Dozens protest in Pelosi’s home city, where attitudes toward Taiwan are shifting.
Dozens of people gathered in downtown San Francisco on Monday to protest Speaker Nancy Pelosi’s trip to Taiwan, arguing from her home district that the visit could inflame potential war with China.
The demonstration included members of the city’s Chinese American community; the antiwar group Code Pink: Women for Peace; and the U.S.-China Peoples Friendship Association, a nonprofit group with chapters around the United States.
Julie Tang, a retired judge in San Francisco who attended the protest, called Ms. Pelosi’s trip a “very, very bad idea.”
“We are really shocked at her obstinance, that she doesn’t see the risk that she’s taking, tipping the very delicate balance between China and Taiwan,” Ms. Tang said. “It’s wholly reckless and unreasonable. It has no apparent usefulness or benefit for America or the world.”

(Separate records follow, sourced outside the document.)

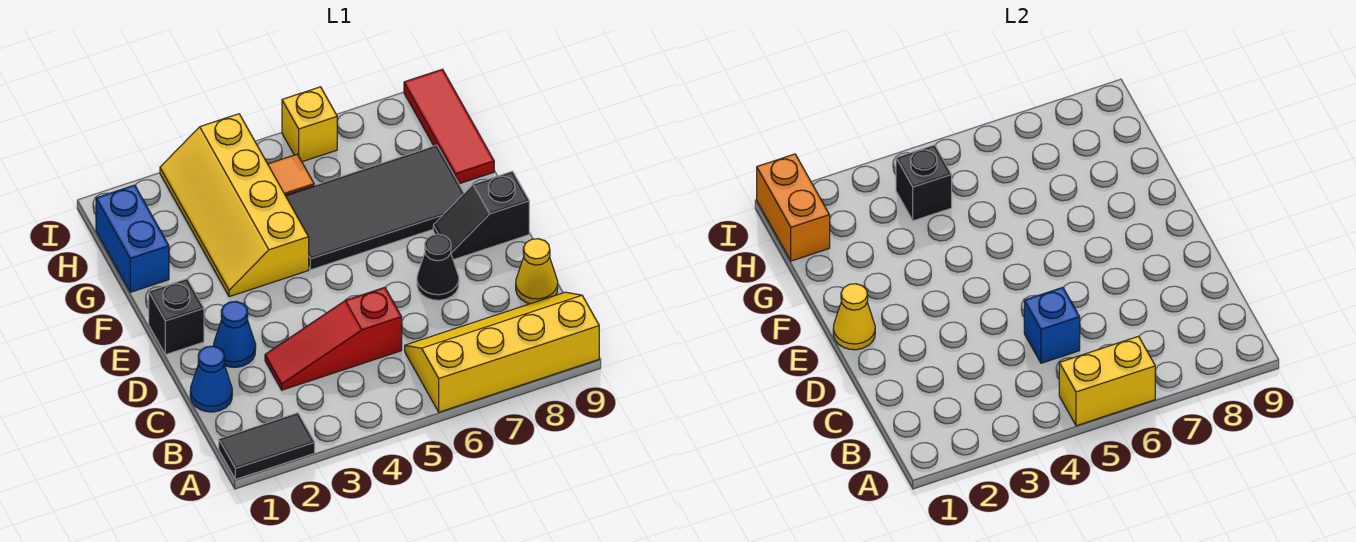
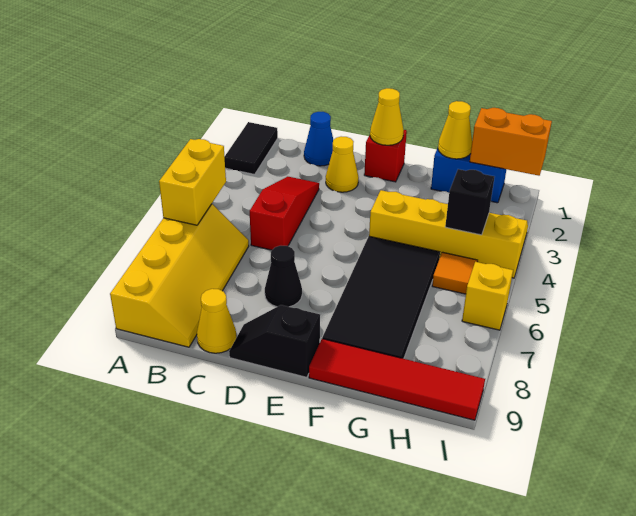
blue 1x1 brick [1024,287,1080,363] -> none
blue 1x1 cone [214,302,256,367] -> yellow 1x1 cone [326,136,359,192]
black 1x1 brick [149,279,204,355] -> red 1x1 brick [364,130,407,182]
black 1x2 slope [433,171,529,260] -> black 1x2 slope turned to [229,305,320,377]
none -> yellow 1x1 cone [438,101,472,159]
red 1x3 tile [404,69,494,184] -> red 1x4 tile [309,339,485,420]

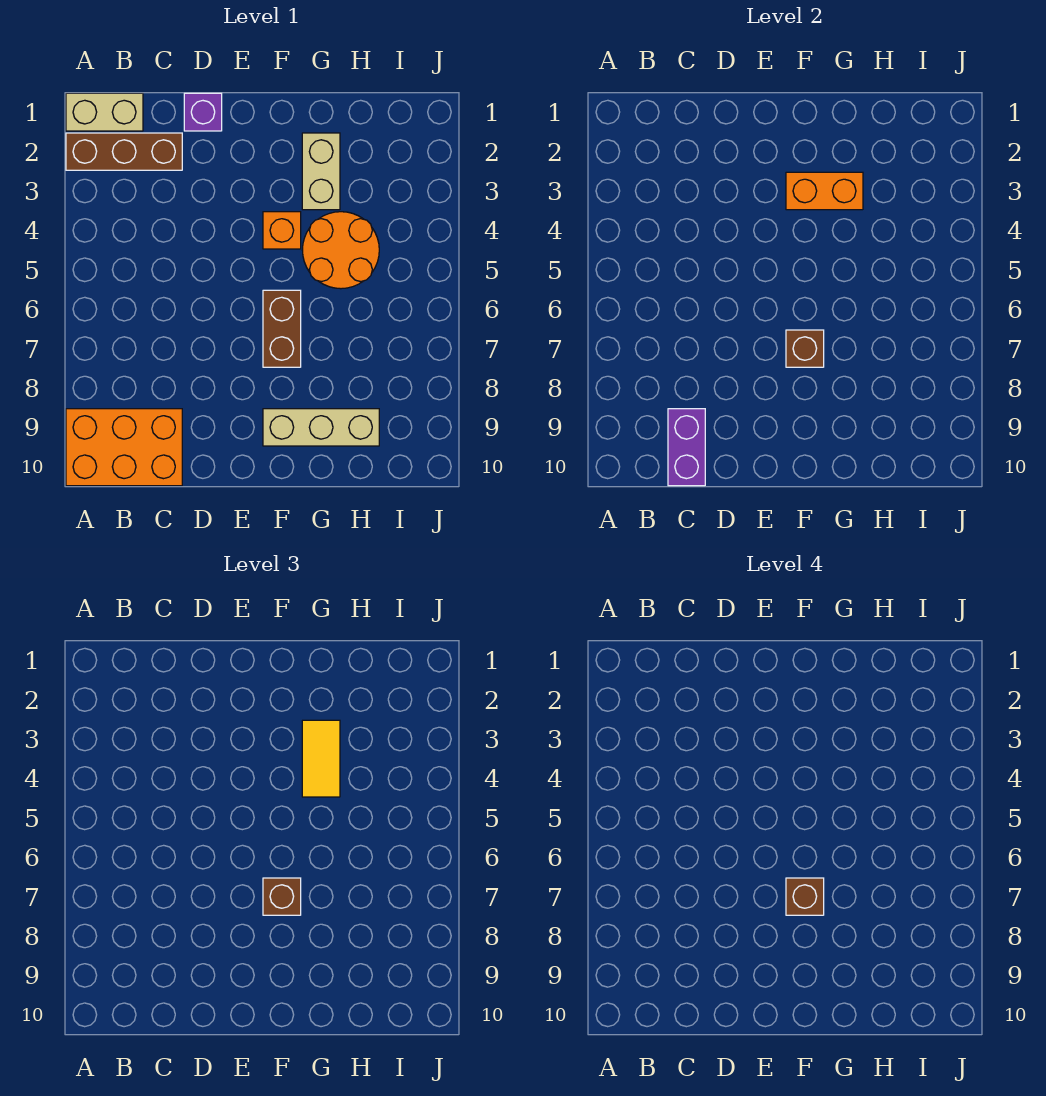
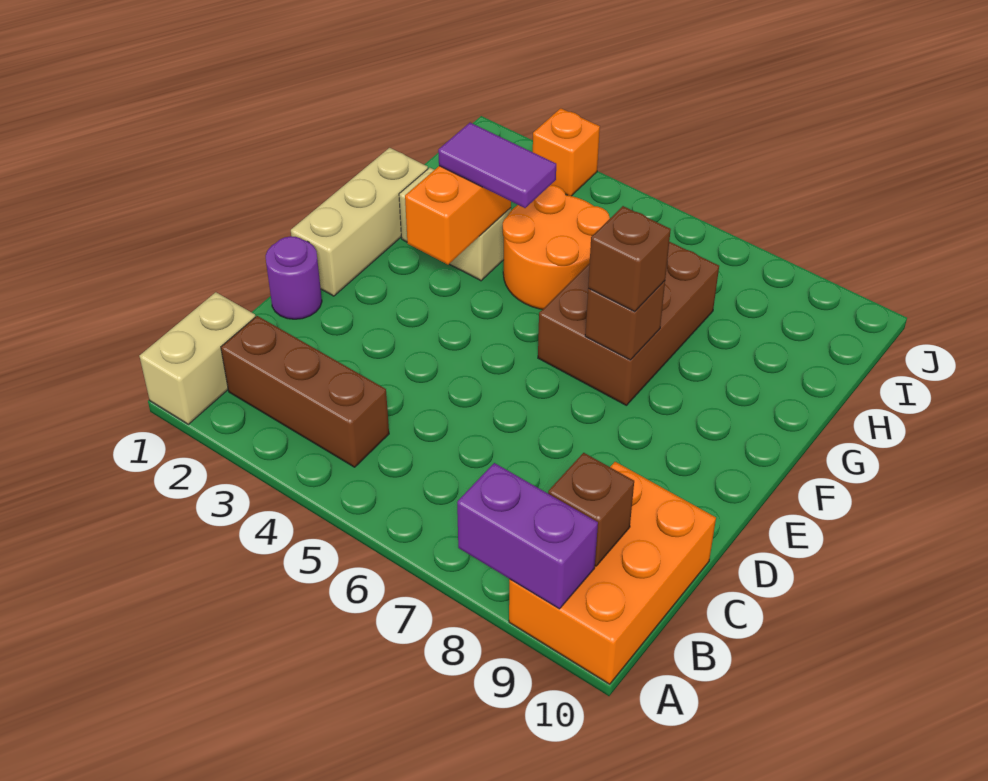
brown 1x3 brick [66,133,182,170] -> brown 1x3 brick turned to [221,316,389,467]
purple 1x2 brick [668,409,705,486] -> purple 1x2 brick moved to [457,463,598,609]
purple 1x1 brick [184,93,222,131] -> purple 1x1 round brick [266,236,322,319]
orange 1x1 brick [263,212,301,249] -> orange 1x1 brick moved to [533,108,600,196]
brown 1x2 brick [263,290,301,367] -> brown 2x3 brick [538,242,719,405]
brown 1x1 brick [786,878,824,915] -> brown 1x1 brick moved to [548,453,634,566]
tan 1x3 brick [263,409,379,446] -> tan 1x3 brick moved to [291,148,428,296]
yellow 1x2 tile [302,720,340,797] -> purple 1x2 tile [438,123,556,208]

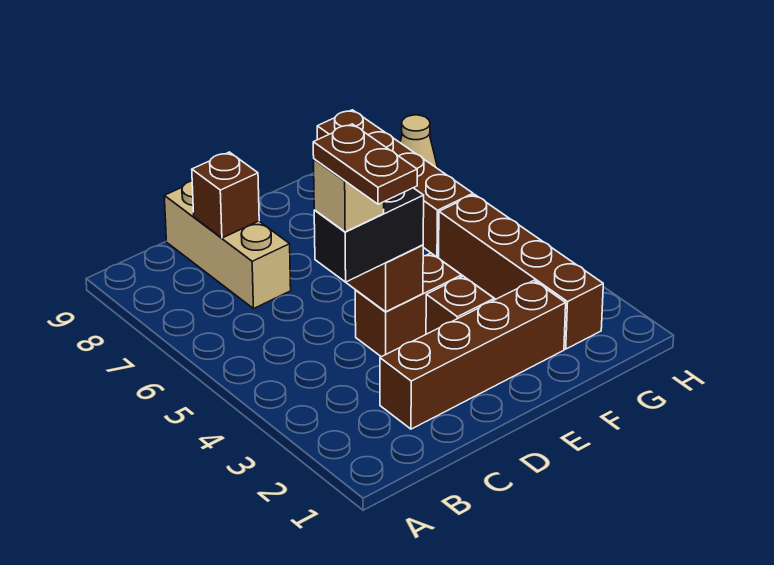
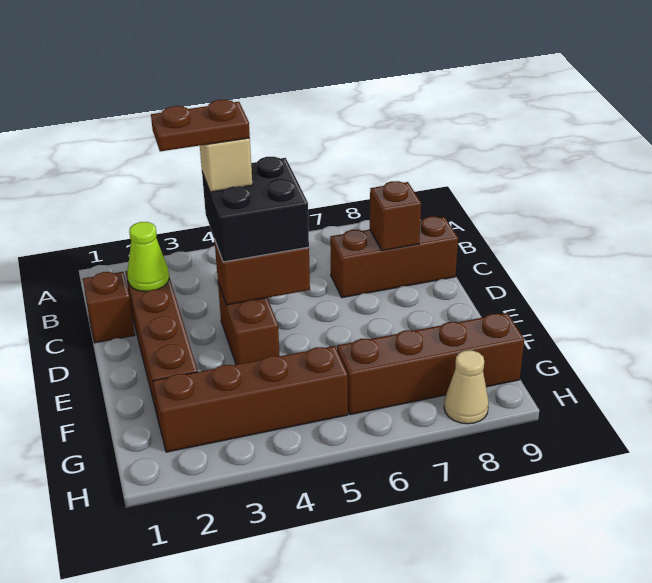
none -> lime 1x1 cone [127,222,169,291]
black 1x2 brick [314,188,424,282] -> black 2x2 brick [202,157,309,262]
tan 1x3 brick [164,181,291,309] -> brown 1x3 brick [330,216,458,298]
brown 1x1 brick [426,276,494,334] -> brown 1x1 brick moved to [83,272,135,343]

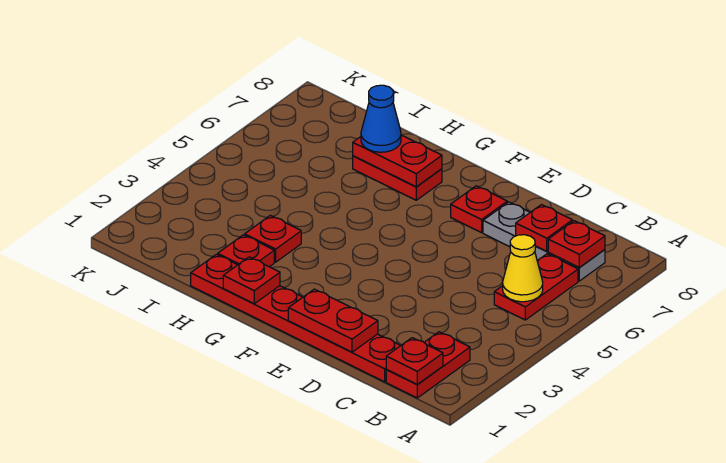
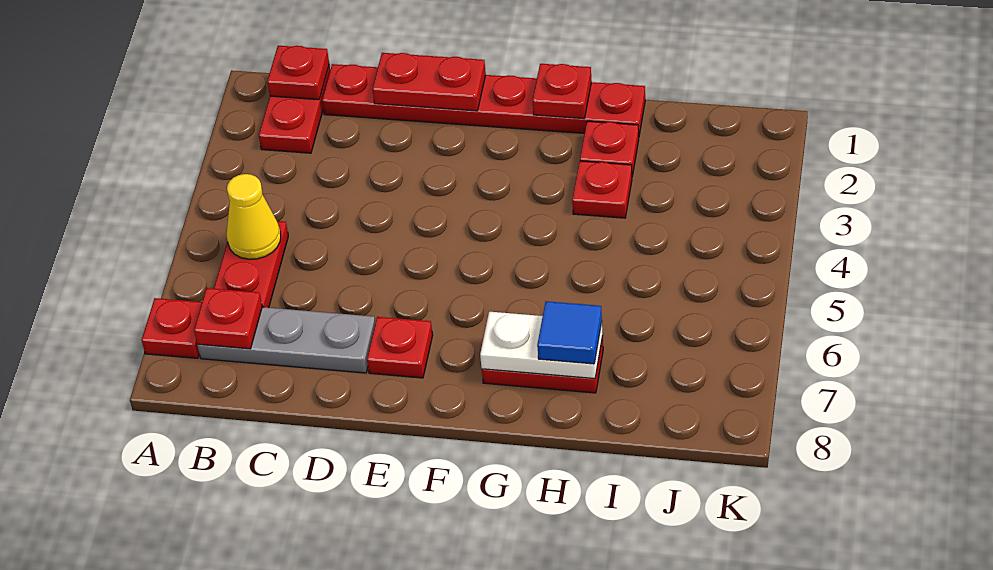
red 1x1 plate [516,205,572,251] -> red 1x1 plate moved to [142,298,202,358]
red 1x2 plate [353,135,442,187] -> white 1x2 plate [480,312,603,379]
blue 1x1 cone [361,85,401,152] -> blue 1x1 tile [537,301,602,364]

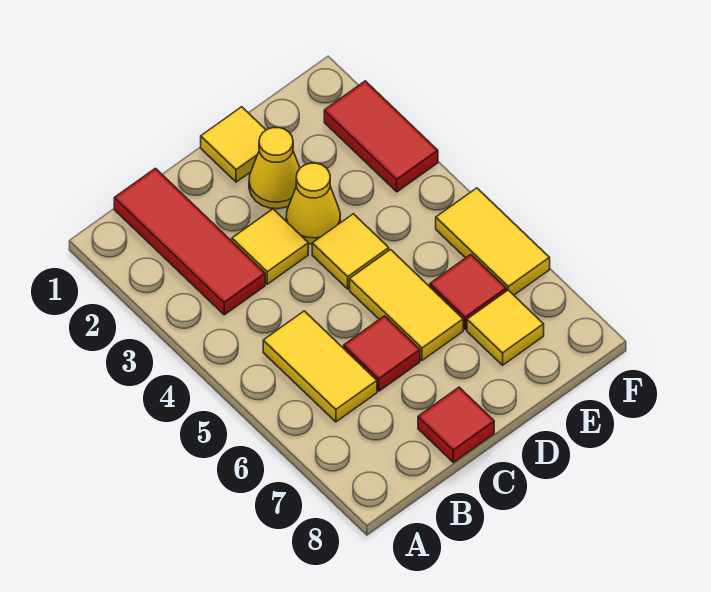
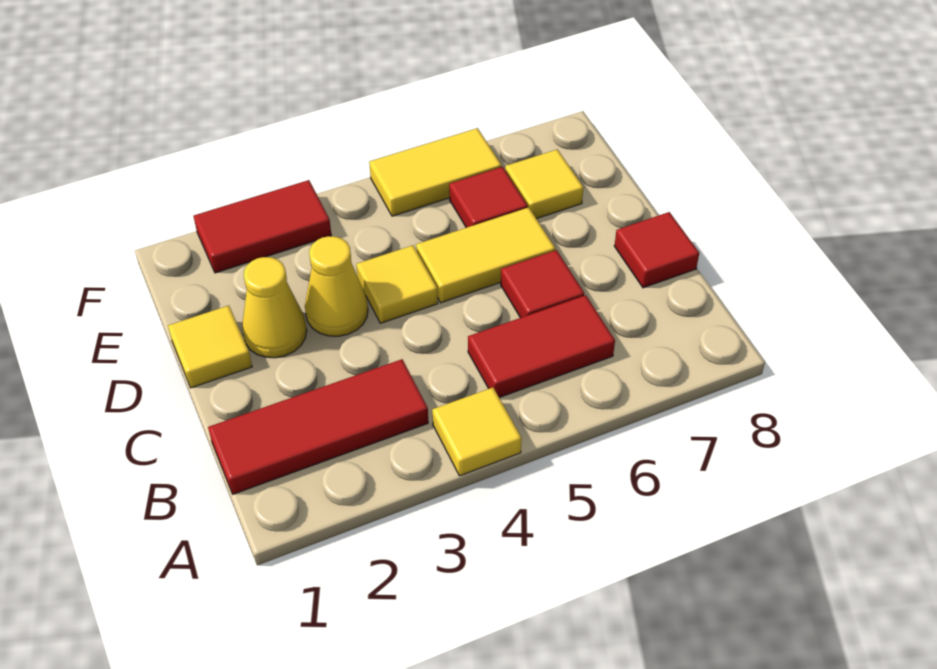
yellow 1x2 tile [263,311,377,422] -> red 1x2 tile [468,295,615,398]
yellow 1x1 tile [232,209,308,284] -> yellow 1x1 tile moved to [432,387,522,476]

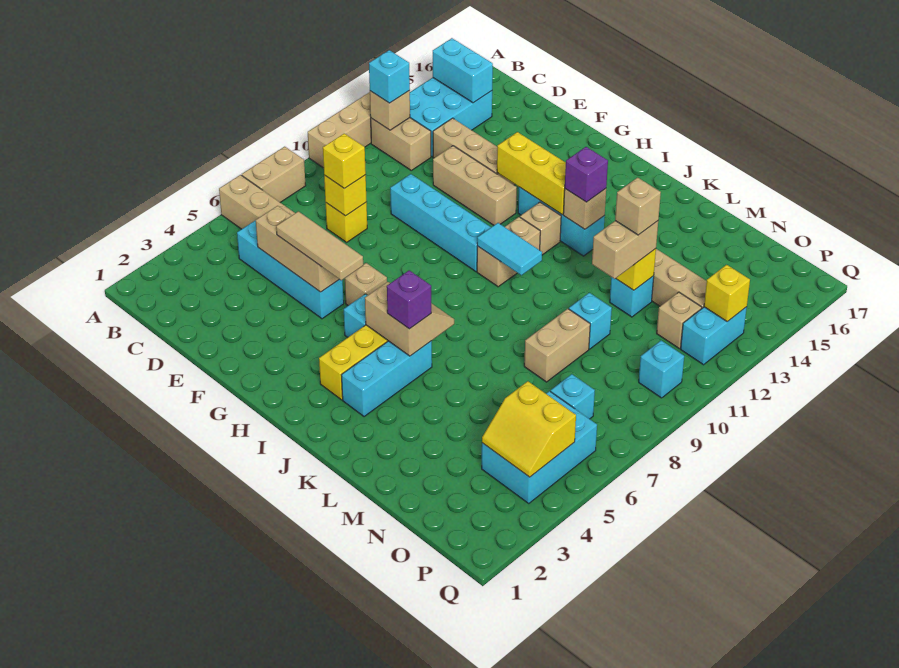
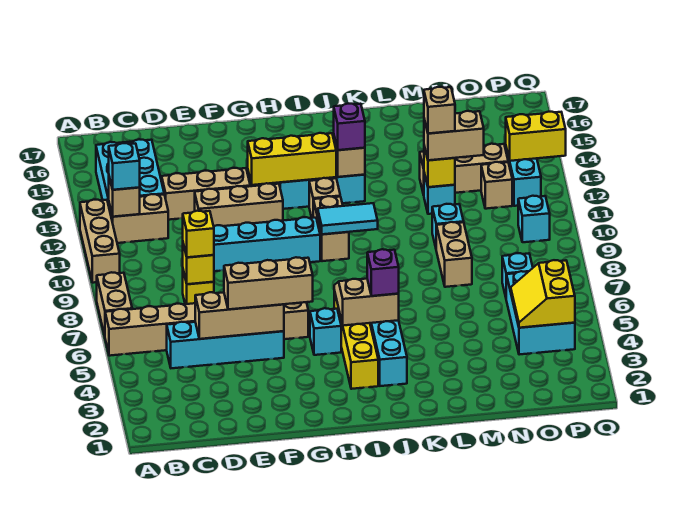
cyan 1x2 brick [433,38,493,103] -> none
tan 1x3 tile [276,211,363,280] -> tan 1x3 brick [224,257,313,310]
tan 1x2 brick [592,221,658,279] -> tan 1x2 brick turned to [424,111,484,160]
yellow 2x2 slope [482,381,576,477] -> yellow 2x2 slope turned to [511,260,575,328]
yellow 1x1 brick [704,265,750,322] -> yellow 1x2 brick [506,112,566,161]

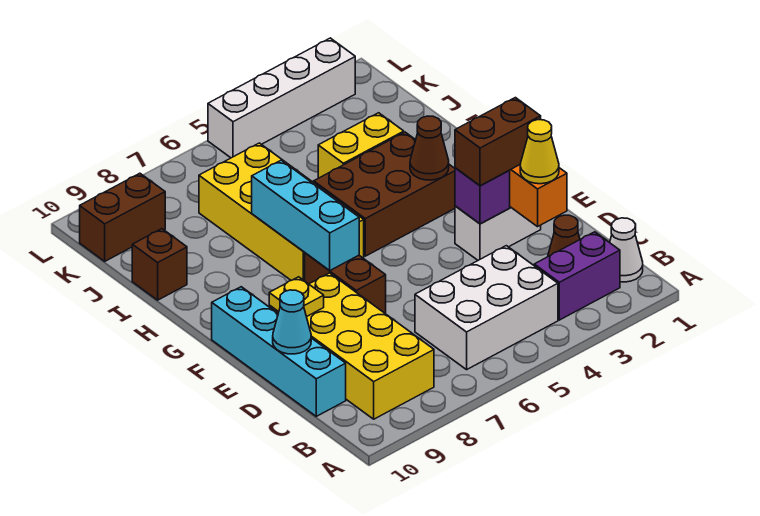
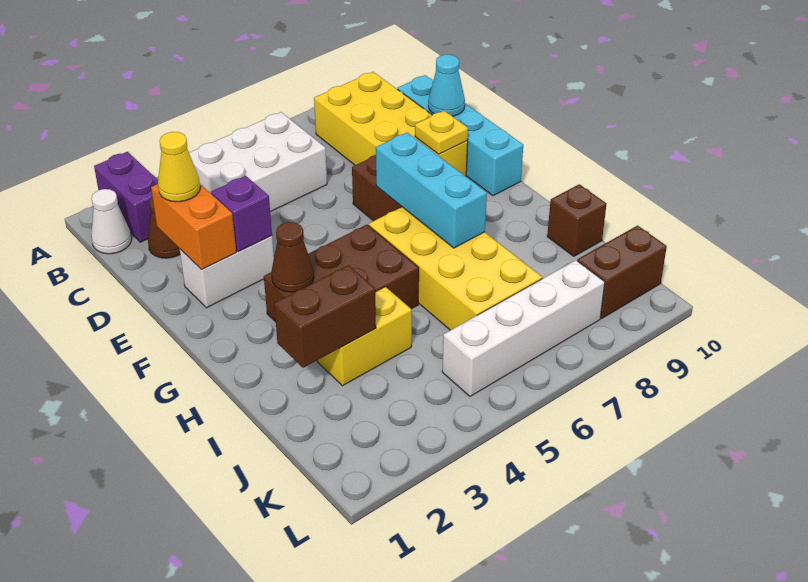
purple 1x2 brick [534,232,620,320] -> purple 1x2 brick turned to [94,152,158,242]
brown 1x2 brick [455,98,541,186] -> brown 1x2 brick moved to [274,265,376,368]
white 1x4 brick [208,38,355,158] -> white 1x4 brick moved to [442,260,605,396]

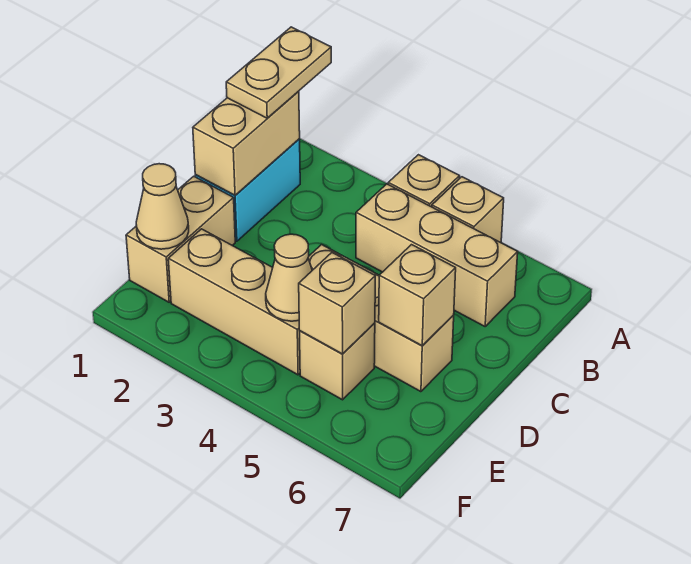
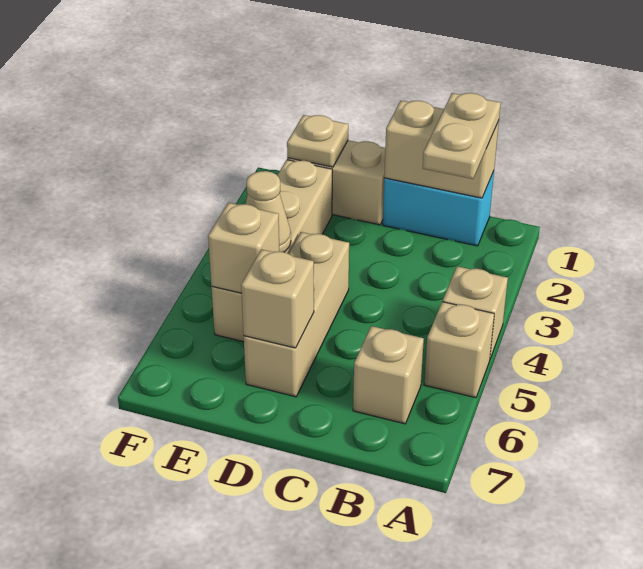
tan 1x2 plate [226,27,331,118] -> tan 1x2 plate turned to [423,93,501,179]
tan 1x3 brick [356,184,518,326] -> tan 1x1 brick [353,326,424,424]
tan 1x1 cone [136,164,189,249] -> tan 1x1 plate [287,115,348,167]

Ms. Tang said she was a lifelong Democrat and had contributed to Ms. Pelosi’s political campaigns in the past and was now rethinking her party affiliation. Ms. Pelosi, she said, was “acting like an imperialist.”
The protest, although relatively small, seemed to reflect how attitudes toward Taiwan have changed in the city, where there are a growing number of Chinese residents, many of them born in mainland China.
In the three and a half decades that Ms. Pelosi has represented the city in Congress, connections and sympathies among her constituents have shifted decisively away from Taiwan, according to David Lee, a political science lecturer in San Francisco who specializes in voting trends of the Chinese community.
The Chinese community in San Francisco, which from the 1950s until the early 1990s was very outwardly supportive of Taiwan, today is much more connected to mainland China, partly because of immigration trends and the rise of China’s power and influence in the world, Mr. Lee said.
Ms. Pelosi’s Taiwan trip has not been a central preoccupation among Chinese Americans in San Francisco, Mr. Lee said. But among those who are actively following the issue, supporters of Taiwan appear to be a small minority. “My sense from the community is that there is more sympathy toward the mainland on this issue,” he said.